Autonomous agents working with humans
Users collaborate with independent agents that act on complex, multi-step workflows, calling APIs, websites, and other AIs to reach a goal.
The Problem
At Cisco, we were building AI-powered features across multiple products, and every team was solving the same problems from scratch. How should an agent explain what it’s doing? How much control should the user have? What happens when something goes wrong? There were no shared answers. Agent behavior was inconsistent, transparency was limited, tooling was fragmented, and none of it scaled as agent ecosystems grew.
We kept seeing the same pattern: teams would ship an agent-driven feature, users wouldn’t trust it, and the team would bolt on explanations and controls after the fact. It was clear we needed a shared foundation before the problem got worse.
What HAX Is
HAX is a unified framework for designing, building, and governing meaningful human-agent collaboration. It connects design principles to the tools, components, and checks that developers use every day. The framework has three parts:
Behavioral Principles define core interaction rules that apply across domains. Humans maintain control, agent reasoning stays visible, and accountability remains clear.
An SDK links backend agent logic to frontend components. Teams use consistent patterns for explainability, control, and handoff instead of building workflows from scratch.
A Component Library provides reusable UI and interaction elements that embed these principles: notifications, handoff flows, task panels, escalation pathways.
Before building, we ran a research effort grounded in extensive interviews with industry leaders and organizations undergoing agentic implementations.

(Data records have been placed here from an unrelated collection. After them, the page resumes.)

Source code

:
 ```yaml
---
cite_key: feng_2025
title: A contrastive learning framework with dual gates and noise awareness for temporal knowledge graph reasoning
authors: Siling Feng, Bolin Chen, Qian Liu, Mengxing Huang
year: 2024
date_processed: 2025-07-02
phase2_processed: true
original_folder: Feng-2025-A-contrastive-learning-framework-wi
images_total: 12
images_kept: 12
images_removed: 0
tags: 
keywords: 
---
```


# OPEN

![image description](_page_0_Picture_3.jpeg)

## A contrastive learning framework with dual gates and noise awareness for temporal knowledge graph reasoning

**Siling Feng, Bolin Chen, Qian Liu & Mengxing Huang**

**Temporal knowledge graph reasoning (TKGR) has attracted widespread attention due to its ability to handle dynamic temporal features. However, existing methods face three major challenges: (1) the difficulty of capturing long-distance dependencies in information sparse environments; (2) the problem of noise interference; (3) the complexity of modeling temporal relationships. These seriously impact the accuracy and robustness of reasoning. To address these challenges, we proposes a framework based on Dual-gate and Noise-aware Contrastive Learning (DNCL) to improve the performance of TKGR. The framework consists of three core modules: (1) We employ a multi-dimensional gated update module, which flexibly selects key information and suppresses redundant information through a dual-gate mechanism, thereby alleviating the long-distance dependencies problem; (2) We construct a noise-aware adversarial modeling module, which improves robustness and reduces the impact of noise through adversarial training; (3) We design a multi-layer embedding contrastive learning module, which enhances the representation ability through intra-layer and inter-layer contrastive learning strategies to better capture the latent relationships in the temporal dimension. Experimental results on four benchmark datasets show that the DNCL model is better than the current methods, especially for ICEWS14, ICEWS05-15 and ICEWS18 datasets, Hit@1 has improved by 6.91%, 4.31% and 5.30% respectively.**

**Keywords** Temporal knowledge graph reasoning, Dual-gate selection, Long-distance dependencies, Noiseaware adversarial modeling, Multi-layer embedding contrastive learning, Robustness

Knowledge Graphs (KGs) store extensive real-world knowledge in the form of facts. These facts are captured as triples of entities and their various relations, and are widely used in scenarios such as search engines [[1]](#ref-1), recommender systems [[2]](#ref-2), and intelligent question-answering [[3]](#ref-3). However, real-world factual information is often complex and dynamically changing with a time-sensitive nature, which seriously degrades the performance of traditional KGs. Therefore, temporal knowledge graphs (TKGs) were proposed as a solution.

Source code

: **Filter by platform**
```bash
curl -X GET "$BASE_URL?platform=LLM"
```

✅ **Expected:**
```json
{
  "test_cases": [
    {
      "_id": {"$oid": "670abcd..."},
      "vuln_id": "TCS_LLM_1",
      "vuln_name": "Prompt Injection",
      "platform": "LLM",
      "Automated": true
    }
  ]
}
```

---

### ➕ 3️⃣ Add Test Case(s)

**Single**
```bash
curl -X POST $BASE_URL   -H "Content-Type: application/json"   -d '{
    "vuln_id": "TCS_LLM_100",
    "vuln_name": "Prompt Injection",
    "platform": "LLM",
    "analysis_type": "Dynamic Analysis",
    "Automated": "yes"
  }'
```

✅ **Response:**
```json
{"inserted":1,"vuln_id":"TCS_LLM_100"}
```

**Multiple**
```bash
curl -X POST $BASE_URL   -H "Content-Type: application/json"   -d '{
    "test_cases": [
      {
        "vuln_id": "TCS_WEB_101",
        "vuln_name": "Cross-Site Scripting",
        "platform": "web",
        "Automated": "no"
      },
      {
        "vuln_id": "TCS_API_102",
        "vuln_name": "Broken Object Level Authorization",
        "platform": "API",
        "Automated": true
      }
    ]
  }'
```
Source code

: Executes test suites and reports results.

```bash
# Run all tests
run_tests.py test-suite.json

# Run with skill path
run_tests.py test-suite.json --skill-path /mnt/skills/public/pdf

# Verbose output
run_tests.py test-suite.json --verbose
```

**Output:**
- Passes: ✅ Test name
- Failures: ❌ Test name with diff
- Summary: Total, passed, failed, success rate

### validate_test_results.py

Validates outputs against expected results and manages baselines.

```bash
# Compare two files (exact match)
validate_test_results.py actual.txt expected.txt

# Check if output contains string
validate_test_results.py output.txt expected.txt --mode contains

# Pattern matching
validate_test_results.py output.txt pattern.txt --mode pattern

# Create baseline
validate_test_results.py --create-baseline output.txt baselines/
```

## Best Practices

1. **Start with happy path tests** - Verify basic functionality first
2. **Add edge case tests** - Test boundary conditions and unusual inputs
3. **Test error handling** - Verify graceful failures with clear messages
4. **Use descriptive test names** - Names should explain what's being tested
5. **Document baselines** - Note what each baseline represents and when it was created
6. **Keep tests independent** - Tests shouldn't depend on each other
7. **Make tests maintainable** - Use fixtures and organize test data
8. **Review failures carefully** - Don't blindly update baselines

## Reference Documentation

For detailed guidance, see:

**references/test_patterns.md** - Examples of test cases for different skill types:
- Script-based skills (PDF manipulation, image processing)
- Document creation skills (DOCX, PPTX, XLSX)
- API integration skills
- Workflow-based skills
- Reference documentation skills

The findings are summarized in our paper Navigating the Multi-Agent Future, which shaped the principles below.
Five Design Principles
The framework is built on five research-based rules that define trustworthy agent behavior:
1. Control
Humans guide interactions within well-defined agent boundaries.

2. Clarity
Agents communicate their actions transparently through progressive disclosure.

3. Collaboration
Active agent contribution that is responsive to user feedback.

4. Recovery
Systems detect, explain, and help fix errors.

5. Traceability
Visible reasoning that supports transparency and accountability.

What We Built
SDK and Component Library
The SDK is React-based and standardizes how explainability and control are represented in the UI. The component library includes timelines, dashboards, visualizers, and form builders, all modular and designed to work across different product surfaces.
Portable Explainability
One of the key innovations is portable explainability: agent reasoning, evidence, and confidence travel with the agent. The same information appears whether you're looking at a dashboard, a notification, or a detailed task view.
Where It’s Going
HAX shipped as an open standard and is being considered for adoption across multiple product teams at Cisco. It gave teams a shared language for designing AI-driven interactions and a practical toolkit for implementing them consistently.
The next phase is about how explainability itself can travel across systems, maintaining trust and transparency through portable structures for reasoning, evidence, and confidence.